Solved! Go to Solution.
Go ahead and give us your workflow too so we can help out with however it’s coming through! The best way is to Export the workflow under Options
DO you have Alteryx Intelligence Suite?
I think i Missed it.
thank for bringing it to my attention.
This is the code that i have, I am unable to extract the table information properly
library('pdftools')
library('tibble')
library('dplyr')
data <- read.Alteryx("#1", mode="data.frame")
pdf_file <- file.path(data$FullPath)
txtdata <- pdf_data(pdf_file)
output <- txtdata[[1]] %>% add_column(page = 1, .before = "width")
if(length(txtdata)>1){
for(i in 2:length(txtdata)){
data <- txtdata[[i]] %>% add_column(page = i, .before = "width")
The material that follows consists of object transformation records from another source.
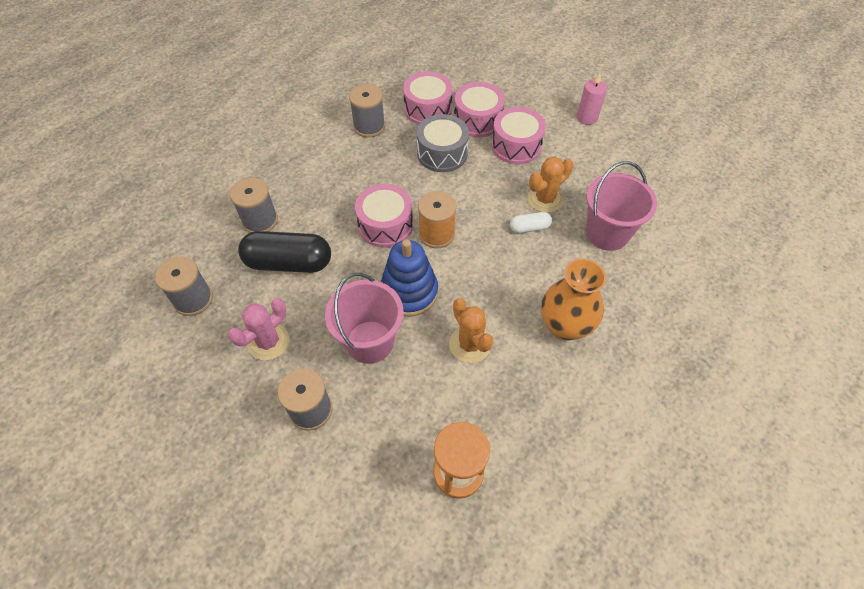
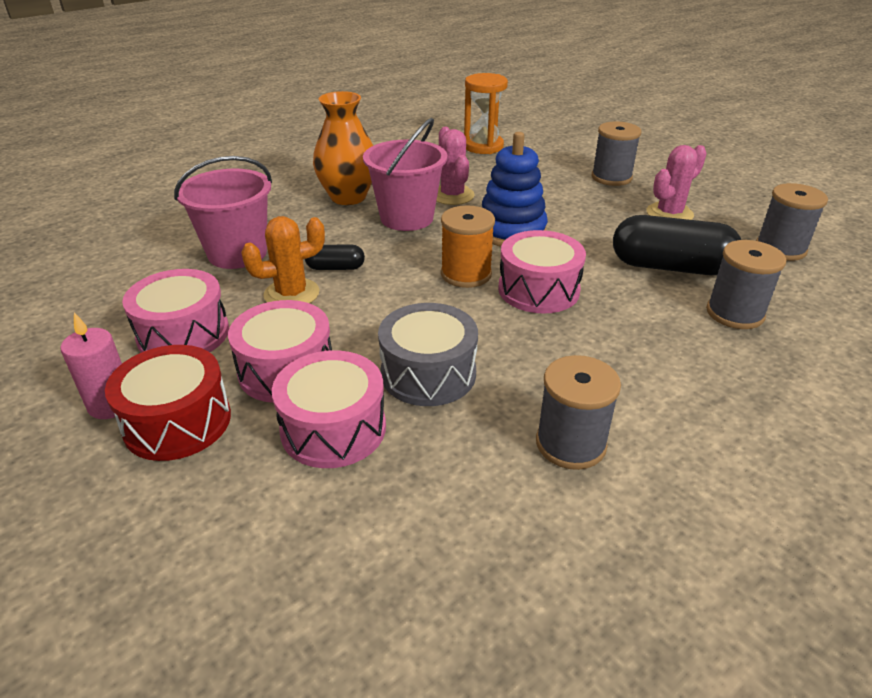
camera: 170 degrees left, 20 degrees down
pink bucket [325,273,404,364] -> pink bucket moved to [363,118,447,231]
pink drum [403,71,453,125] -> pink drum moved to [122,269,229,353]
orange cactus [449,298,493,363] -> pink cactus [436,127,475,205]
white capsule [510,212,552,233] -> black capsule [305,245,365,270]
none -> red drum [105,345,231,461]

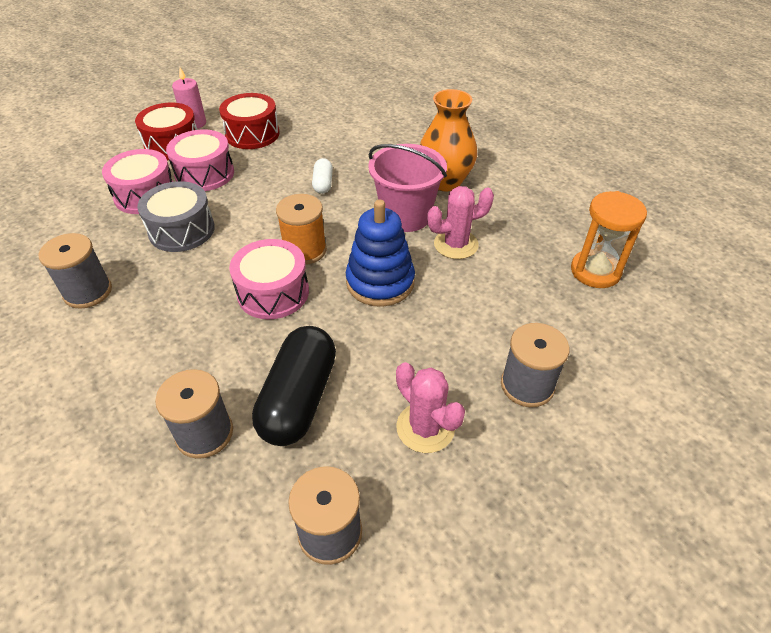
camera: 90 degrees right, 10 degrees up
pink drum [122,269,229,353] -> red drum [219,93,280,149]
pink bucket [174,156,272,269] -> none
orange cactus [241,216,325,303] -> none
black capsule [305,245,365,270] -> white capsule [312,158,333,194]

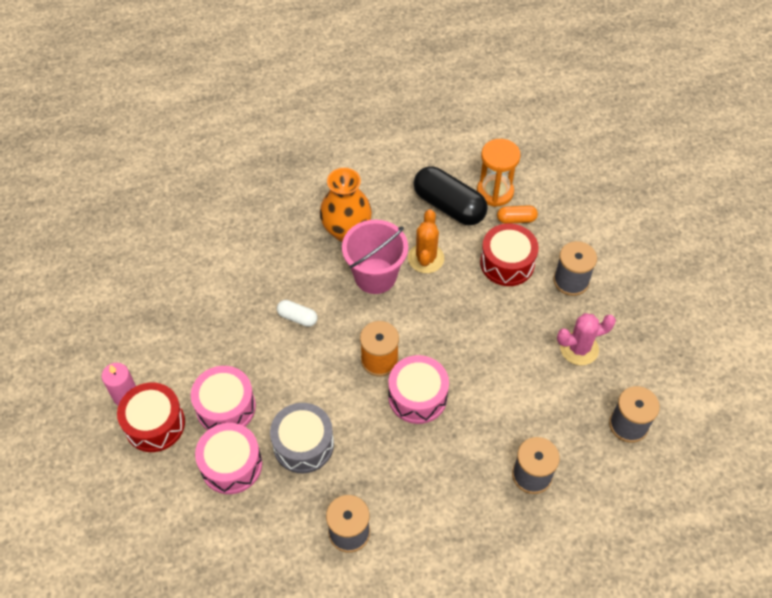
camera: 65 degrees left, 10 degrees up
red drum [219,93,280,149] -> red drum moved to [480,223,539,286]
black capsule [252,326,336,446] -> black capsule moved to [414,166,488,225]
blue stacking toy [346,200,415,307] -> none
pink cactus [427,186,494,259] -> orange cactus [408,209,444,273]
none -> orange capsule [497,205,538,224]

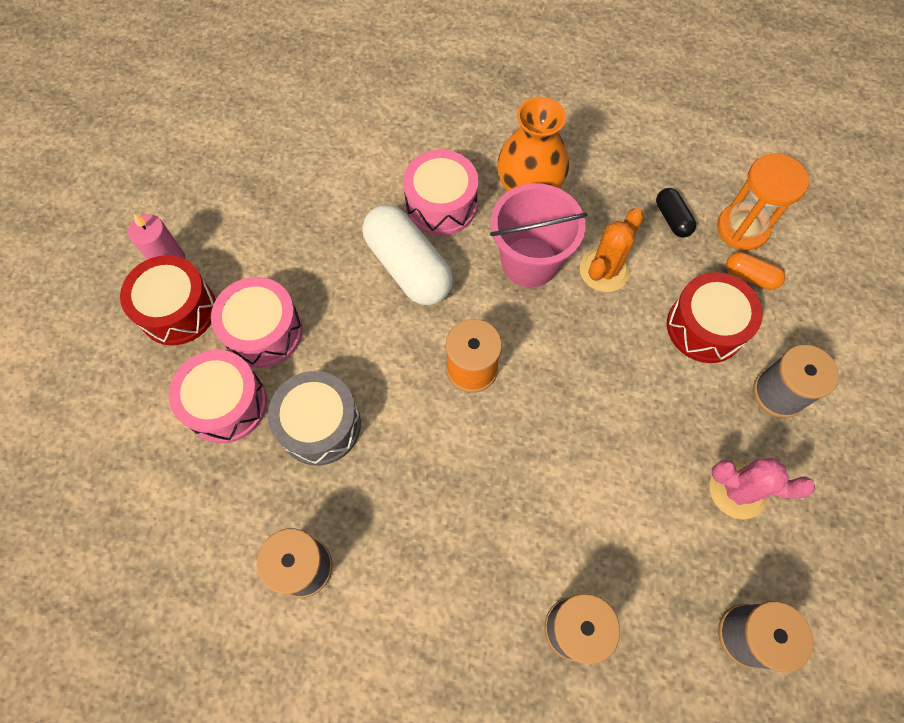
camera: 30 degrees right, 10 degrees up
white capsule [277,300,317,327] -> white capsule [362,205,453,305], size x2.05
pink drum [388,355,449,424] -> pink drum moved to [403,150,479,236]
black capsule [414,166,488,225] -> black capsule [656,188,696,238], size x0.49

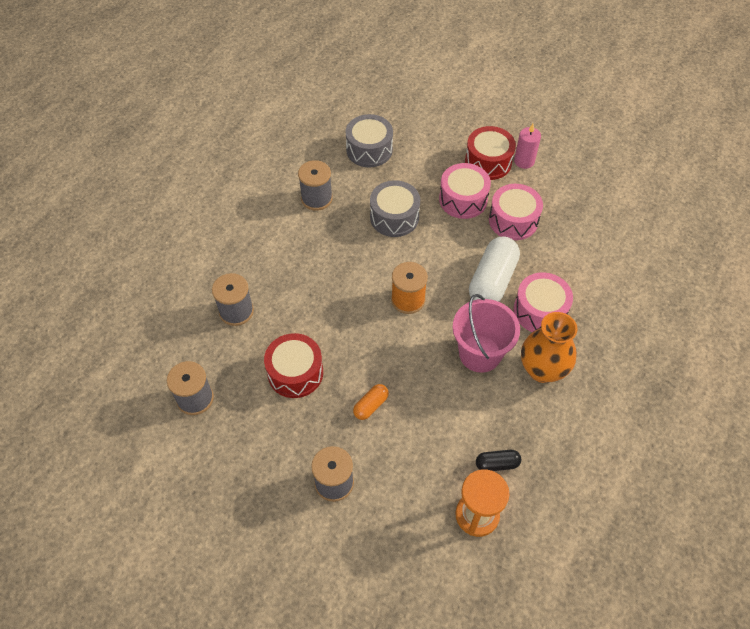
camera: 105 degrees right, 10 degrees down
pink drum [168,350,267,443] -> pink drum moved to [489,184,543,240]
white capsule [362,205,453,305] -> white capsule turned 45 degrees counterclockwise [469,237,520,302]
orange cactus [580,208,644,292] -> none
red drum [667,272,763,363] -> red drum moved to [264,333,323,398]
pink cactus [710,458,815,520] -> none
orange capsule [726,252,785,290] -> orange capsule moved to [353,384,389,420]
none -> grey drum [346,114,393,167]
output <- bind_rows(output,data)
}
}
write.Alteryx(data.frame(output), 3)
@Pranab_C as mentioned, it would be best to have your workflow so we can see what that code is producing. That way, we can suggest the right formula / regex on the data
I am sorry, but I am not an R expert so I can't directly affect your code and I am not sure what your output is. It does run but it’s different than what I’m used to - I use this tool with R code to help out and perhaps you could use it in this case: PDF Input - Alteryx Community. I used it and it read the data in better than the way in the .yxzp.
Then you can use Alteryx afterwards to parse out the parts you need. I can try to help with this, but only if it’s the path you want to go down. Good luck!